Fox asked whether the addition of nine affordable units would be worth the precedent the project would set in other LBR zones, which include Byram, Chickahominy, Cos Cob, Davis Ave/Bruce Park, Valley Road/River Rd, Glenville, Pemberwick and Riverside.
She said the commercial development across the street, where Old Greenwich Social Club is located, is one story and is in proportion to the residences around it, whereas the proposed 4-story building would tower over the adjacent 2-1/2 story houses.
Arlene Lomazzo noted that Sound Beach Ave funnels traffic to Greenwich Point, and that through the Parks & Rec Dept, she learned that in 2016 a total of 263,000 people traveled to Greenwich Point, with most arriving via Sound Beach Ave.
District 6 RTM chair Coline Jenkins said she was concerned about impacts to Binney Park which abuts the rear of the proposed development. “Binney Park is filled land, and the Sound comes in brackish into the park,” she said. “I don’t know how you’re evaluating that.”
The commission had serious concerns about the proposed ground-floor retail space.
Mr. Macri said that, ideally, retail space should to be close to the sidewalk to engage pedestrians. “It is a token amount of commercial space in LBR,” he said.
“LBR stands for local business retail, not local business residential,” Macri added.
“I’m not seeing the mix here. I’m seeing a skewed residential project,” Macri continued. “I think it’s an extension of the village. It’s transitional between commercial and residential.”
Macri described the applicant’s proposed retail space as a “small sliver of what should be there.”
Commissioner Andy Fox suggested that for a good example, the applicant might look at the mixed use building that was approved at the corner of Sheephill and Putnam Ave.
“Mixed use should be part of the objective of this,” Mrs. Alban said.
“We’re hearing you,” Mr. Haslun said.
“We thought it was a good thing pushing the building back from Sound Beach to allow for some landscaping,” Haslun said. “And we thought it would be good for the house next door on Potter.”
Commission chair Richard Maitland said the applicant was relying on incentives that assume the lower floors are retail space, but the applicant’s proposed retail space was very small, and included parking for the apartments.
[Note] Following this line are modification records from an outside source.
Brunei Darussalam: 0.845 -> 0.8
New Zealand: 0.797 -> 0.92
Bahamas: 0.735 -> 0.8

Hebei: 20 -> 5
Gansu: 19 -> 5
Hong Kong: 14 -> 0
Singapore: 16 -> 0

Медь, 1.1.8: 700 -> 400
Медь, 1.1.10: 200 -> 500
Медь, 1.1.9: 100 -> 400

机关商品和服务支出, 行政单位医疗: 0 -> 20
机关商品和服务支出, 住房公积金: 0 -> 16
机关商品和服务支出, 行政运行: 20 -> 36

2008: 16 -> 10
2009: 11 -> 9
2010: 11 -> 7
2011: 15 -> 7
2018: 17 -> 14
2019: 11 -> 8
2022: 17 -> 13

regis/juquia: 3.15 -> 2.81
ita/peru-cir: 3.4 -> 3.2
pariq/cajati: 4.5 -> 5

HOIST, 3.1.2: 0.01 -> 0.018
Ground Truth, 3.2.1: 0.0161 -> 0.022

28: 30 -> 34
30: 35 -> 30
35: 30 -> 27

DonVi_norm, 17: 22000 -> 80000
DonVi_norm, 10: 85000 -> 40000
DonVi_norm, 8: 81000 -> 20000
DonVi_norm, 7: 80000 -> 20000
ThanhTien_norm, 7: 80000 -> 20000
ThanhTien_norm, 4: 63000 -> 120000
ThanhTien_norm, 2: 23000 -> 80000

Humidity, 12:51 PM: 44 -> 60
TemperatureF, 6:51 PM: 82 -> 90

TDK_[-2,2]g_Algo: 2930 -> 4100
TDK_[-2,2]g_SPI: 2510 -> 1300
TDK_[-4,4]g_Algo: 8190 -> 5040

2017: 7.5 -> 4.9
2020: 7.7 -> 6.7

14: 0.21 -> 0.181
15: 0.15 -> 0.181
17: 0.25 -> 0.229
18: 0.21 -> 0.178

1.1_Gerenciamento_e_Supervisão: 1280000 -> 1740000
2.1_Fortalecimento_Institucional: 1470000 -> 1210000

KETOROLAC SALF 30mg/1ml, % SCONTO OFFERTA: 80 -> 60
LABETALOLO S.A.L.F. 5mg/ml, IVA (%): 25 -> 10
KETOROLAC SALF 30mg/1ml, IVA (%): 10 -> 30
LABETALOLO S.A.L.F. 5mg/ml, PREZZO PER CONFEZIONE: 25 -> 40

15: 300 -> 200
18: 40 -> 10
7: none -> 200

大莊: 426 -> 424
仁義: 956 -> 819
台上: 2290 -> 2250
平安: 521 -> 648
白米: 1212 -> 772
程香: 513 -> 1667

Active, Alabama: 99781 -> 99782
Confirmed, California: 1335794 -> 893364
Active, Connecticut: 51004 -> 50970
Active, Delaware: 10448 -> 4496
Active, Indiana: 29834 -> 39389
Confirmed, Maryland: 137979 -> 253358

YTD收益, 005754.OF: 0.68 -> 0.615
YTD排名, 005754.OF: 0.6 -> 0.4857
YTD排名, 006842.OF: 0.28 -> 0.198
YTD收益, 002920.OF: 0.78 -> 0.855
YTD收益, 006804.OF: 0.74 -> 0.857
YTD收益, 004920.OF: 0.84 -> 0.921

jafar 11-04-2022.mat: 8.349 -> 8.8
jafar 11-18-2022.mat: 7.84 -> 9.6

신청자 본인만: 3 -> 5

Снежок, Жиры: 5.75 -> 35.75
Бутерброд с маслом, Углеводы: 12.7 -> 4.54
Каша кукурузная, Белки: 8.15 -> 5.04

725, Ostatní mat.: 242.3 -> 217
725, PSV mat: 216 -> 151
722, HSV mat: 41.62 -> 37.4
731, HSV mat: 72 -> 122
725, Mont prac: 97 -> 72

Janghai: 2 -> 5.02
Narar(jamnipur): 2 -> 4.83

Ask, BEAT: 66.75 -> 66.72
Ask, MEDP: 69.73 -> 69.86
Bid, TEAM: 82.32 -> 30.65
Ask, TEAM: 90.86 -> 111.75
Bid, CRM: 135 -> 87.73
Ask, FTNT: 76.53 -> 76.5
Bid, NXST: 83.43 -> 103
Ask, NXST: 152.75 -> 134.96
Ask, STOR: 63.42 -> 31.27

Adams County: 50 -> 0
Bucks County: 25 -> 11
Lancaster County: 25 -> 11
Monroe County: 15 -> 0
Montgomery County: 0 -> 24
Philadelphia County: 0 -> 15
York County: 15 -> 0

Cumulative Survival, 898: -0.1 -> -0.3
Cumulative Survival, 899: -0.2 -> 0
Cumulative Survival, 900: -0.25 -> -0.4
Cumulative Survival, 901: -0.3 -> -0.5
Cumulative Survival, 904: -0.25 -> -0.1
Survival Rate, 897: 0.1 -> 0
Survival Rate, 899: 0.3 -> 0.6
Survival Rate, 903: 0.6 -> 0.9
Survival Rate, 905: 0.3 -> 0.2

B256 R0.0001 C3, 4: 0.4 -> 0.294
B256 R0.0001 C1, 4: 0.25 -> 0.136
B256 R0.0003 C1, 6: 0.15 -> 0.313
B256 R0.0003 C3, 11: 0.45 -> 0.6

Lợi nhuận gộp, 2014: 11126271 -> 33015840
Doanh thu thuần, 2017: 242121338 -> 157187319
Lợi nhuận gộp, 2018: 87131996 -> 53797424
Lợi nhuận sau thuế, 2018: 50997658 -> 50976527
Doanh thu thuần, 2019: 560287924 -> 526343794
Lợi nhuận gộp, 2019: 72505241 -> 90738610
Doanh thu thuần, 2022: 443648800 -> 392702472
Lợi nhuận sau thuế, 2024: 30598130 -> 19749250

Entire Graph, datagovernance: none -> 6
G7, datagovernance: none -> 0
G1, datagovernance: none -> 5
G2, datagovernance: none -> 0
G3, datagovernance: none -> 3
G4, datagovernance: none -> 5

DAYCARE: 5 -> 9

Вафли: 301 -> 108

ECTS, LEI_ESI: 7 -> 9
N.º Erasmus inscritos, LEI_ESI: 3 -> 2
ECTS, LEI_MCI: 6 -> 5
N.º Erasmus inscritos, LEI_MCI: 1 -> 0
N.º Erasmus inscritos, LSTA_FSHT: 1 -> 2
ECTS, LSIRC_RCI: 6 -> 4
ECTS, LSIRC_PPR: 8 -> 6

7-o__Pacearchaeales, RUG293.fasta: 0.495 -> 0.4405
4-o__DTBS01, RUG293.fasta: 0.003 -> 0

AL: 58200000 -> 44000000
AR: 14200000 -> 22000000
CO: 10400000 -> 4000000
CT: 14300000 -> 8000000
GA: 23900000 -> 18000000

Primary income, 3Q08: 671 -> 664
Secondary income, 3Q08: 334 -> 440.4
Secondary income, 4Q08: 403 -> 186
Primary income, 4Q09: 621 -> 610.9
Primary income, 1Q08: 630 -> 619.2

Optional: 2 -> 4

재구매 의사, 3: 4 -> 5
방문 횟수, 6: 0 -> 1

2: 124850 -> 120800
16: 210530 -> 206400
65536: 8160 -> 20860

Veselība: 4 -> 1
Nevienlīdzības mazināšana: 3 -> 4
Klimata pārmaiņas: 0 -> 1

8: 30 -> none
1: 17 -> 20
Mr. Haslun disagreed that the proposed ground floor parking counted as “residential use.” “We have no residential use on the ground floor,” Haslun said.
“You’re charging rent for it from the tenants,” Ms. Alban said. “It’s hard to argue that it’s not part of the residential use.”
Of the ground floor retail space, Mr. Maitland said, “You’re relying on all of those incentives with this incredibly small retail component. It’s one percent. It’s almost laughable.”
“If you give developers incentives try to create affordable housing, it’s kind of a yin and a yang,” Mr. Haslun said. “If you give it in your legislative capacity, and you take away at the administrative level, it makes it hard for it to work.”
Traffic expert for the applicant, Bernard Adler, described the project as a “transit oriented development.” He said that by his estimate, there would be a reduction in trips generated from the site, reflecting its close proximity to the Old Greenwich train station. “We’re only 200 ft from the train station,” he said.
Mr. Fox said none of the applicant’s traffic counts had been taken during the summer to account for peak beach traffic.
“Your traffic counts have got to be 50% understated,” Fox estimated. “You have to be on board with Parks & Rec and get the traffic counts from them. You have to figure those cars, because 90% of them come through Sound Beach Ave.”
Architect for the project Rich Granoff and engineer Tony D’andrea were on deck to speak, but after the onslaught of criticism from commissioners and residents, the applicants demurred.
After about 90 minutes, Mr. Haslun said he was finished. The commission left the application open.